··· Data for the task ···
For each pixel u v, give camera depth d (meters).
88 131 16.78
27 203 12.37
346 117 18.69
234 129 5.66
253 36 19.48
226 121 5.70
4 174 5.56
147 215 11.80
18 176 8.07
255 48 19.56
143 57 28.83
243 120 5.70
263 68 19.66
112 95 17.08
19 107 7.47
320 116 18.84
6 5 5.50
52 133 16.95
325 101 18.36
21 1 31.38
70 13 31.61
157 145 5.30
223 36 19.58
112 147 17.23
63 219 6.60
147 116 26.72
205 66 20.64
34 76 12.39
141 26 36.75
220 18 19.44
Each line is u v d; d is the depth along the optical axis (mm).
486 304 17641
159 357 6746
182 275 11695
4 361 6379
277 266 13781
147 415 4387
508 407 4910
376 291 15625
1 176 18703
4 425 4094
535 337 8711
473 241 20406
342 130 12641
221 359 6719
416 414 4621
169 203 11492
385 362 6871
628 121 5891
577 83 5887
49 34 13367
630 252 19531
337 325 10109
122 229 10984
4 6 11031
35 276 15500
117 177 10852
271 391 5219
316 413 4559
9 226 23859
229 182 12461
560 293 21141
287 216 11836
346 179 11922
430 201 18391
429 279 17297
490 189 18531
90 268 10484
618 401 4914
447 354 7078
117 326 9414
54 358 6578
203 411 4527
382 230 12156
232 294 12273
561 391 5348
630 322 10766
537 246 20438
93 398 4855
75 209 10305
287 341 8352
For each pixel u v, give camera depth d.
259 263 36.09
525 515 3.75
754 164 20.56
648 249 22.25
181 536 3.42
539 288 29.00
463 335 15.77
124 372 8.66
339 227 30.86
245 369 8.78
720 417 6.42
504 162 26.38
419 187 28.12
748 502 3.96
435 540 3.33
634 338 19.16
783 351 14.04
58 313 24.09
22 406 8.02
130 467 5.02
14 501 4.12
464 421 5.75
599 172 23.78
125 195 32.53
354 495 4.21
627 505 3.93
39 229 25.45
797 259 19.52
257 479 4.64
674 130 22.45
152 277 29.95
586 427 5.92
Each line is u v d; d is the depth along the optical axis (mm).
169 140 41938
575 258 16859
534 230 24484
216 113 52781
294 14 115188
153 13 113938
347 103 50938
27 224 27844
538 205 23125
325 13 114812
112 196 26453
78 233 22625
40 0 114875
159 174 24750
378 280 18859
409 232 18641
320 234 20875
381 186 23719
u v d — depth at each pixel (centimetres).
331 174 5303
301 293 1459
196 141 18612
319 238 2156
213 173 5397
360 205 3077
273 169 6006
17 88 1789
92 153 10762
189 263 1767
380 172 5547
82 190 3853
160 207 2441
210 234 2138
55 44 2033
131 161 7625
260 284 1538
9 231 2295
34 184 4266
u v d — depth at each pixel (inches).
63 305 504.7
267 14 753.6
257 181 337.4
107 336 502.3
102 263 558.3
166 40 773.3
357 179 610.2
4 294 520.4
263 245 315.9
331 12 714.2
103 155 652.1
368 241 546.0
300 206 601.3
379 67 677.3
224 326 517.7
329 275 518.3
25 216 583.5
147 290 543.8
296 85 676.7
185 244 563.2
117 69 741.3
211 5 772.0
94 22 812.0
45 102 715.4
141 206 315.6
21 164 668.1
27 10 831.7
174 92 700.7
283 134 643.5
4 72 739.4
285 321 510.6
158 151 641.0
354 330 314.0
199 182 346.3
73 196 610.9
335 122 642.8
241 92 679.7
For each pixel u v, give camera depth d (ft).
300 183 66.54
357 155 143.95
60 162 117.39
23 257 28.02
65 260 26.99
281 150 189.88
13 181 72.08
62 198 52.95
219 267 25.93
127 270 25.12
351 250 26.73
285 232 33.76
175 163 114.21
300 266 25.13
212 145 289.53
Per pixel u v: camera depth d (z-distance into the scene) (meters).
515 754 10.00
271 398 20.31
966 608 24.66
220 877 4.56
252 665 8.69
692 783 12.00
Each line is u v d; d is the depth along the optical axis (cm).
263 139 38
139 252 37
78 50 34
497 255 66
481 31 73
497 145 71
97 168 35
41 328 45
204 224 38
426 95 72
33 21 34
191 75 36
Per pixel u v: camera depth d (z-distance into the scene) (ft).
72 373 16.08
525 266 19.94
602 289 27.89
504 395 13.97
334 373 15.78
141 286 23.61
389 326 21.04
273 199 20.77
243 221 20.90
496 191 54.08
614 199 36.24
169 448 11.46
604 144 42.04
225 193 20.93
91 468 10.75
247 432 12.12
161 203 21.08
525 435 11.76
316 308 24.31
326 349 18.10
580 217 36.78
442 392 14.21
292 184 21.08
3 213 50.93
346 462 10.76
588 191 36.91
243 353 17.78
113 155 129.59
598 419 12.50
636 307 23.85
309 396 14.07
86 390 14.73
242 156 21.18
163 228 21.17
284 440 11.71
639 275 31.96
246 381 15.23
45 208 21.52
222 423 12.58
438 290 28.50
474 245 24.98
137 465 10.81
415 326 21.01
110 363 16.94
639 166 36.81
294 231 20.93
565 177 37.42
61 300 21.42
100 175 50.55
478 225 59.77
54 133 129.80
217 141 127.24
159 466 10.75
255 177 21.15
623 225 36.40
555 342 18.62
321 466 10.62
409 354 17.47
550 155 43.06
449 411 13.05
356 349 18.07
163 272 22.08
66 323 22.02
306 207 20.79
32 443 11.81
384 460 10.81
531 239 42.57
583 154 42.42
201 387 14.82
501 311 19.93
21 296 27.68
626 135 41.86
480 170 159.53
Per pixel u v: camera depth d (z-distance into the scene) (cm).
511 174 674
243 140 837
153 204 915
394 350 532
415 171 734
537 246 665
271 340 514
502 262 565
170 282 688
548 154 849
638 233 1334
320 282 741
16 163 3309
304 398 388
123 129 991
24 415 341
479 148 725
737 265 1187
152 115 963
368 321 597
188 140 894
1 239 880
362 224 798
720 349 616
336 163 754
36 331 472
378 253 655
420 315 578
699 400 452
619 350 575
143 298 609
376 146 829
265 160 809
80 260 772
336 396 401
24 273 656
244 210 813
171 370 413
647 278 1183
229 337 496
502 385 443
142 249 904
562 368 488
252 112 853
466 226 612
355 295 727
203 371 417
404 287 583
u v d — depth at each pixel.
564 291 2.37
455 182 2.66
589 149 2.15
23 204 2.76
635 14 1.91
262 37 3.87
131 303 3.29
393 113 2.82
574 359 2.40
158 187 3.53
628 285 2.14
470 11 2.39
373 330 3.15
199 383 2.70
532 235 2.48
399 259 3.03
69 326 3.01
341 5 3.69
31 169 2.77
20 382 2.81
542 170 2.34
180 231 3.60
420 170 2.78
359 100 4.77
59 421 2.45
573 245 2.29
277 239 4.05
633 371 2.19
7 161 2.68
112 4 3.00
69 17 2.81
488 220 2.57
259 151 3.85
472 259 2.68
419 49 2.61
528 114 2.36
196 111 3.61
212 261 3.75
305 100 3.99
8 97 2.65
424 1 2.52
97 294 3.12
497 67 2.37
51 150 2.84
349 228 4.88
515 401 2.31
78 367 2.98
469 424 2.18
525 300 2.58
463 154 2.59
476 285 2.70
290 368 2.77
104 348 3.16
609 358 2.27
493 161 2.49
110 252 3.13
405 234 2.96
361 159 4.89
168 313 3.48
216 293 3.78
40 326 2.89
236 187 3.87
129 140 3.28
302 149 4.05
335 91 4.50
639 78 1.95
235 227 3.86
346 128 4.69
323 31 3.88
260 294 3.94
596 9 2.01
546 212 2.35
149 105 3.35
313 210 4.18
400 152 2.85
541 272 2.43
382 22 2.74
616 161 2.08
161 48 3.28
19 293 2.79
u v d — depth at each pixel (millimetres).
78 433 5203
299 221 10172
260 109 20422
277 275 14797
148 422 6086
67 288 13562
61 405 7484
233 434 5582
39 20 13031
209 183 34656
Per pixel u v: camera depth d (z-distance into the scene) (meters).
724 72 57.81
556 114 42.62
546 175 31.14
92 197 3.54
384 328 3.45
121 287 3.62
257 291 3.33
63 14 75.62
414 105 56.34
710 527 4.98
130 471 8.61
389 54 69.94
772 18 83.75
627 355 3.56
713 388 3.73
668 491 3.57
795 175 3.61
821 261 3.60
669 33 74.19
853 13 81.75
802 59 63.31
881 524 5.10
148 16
···
▸ Exercise
Output, please, only the lines running from the start of the entries through the line that contains "634 338 19.16", including both of those lines.

▸ Output
For each pixel u v, give camera depth d (meters).
88 131 16.78
27 203 12.37
346 117 18.69
234 129 5.66
253 36 19.48
226 121 5.70
4 174 5.56
147 215 11.80
18 176 8.07
255 48 19.56
143 57 28.83
243 120 5.70
263 68 19.66
112 95 17.08
19 107 7.47
320 116 18.84
6 5 5.50
52 133 16.95
325 101 18.36
21 1 31.38
70 13 31.61
157 145 5.30
223 36 19.58
112 147 17.23
63 219 6.60
147 116 26.72
205 66 20.64
34 76 12.39
141 26 36.75
220 18 19.44
Each line is u v d; d is the depth along the optical axis (mm).
486 304 17641
159 357 6746
182 275 11695
4 361 6379
277 266 13781
147 415 4387
508 407 4910
376 291 15625
1 176 18703
4 425 4094
535 337 8711
473 241 20406
342 130 12641
221 359 6719
416 414 4621
169 203 11492
385 362 6871
628 121 5891
577 83 5887
49 34 13367
630 252 19531
337 325 10109
122 229 10984
4 6 11031
35 276 15500
117 177 10852
271 391 5219
316 413 4559
9 226 23859
229 182 12461
560 293 21141
287 216 11836
346 179 11922
430 201 18391
429 279 17297
490 189 18531
90 268 10484
618 401 4914
447 354 7078
117 326 9414
54 358 6578
203 411 4527
382 230 12156
232 294 12273
561 391 5348
630 322 10766
537 246 20438
93 398 4855
75 209 10305
287 341 8352
For each pixel u v, give camera depth d.
259 263 36.09
525 515 3.75
754 164 20.56
648 249 22.25
181 536 3.42
539 288 29.00
463 335 15.77
124 372 8.66
339 227 30.86
245 369 8.78
720 417 6.42
504 162 26.38
419 187 28.12
748 502 3.96
435 540 3.33
634 338 19.16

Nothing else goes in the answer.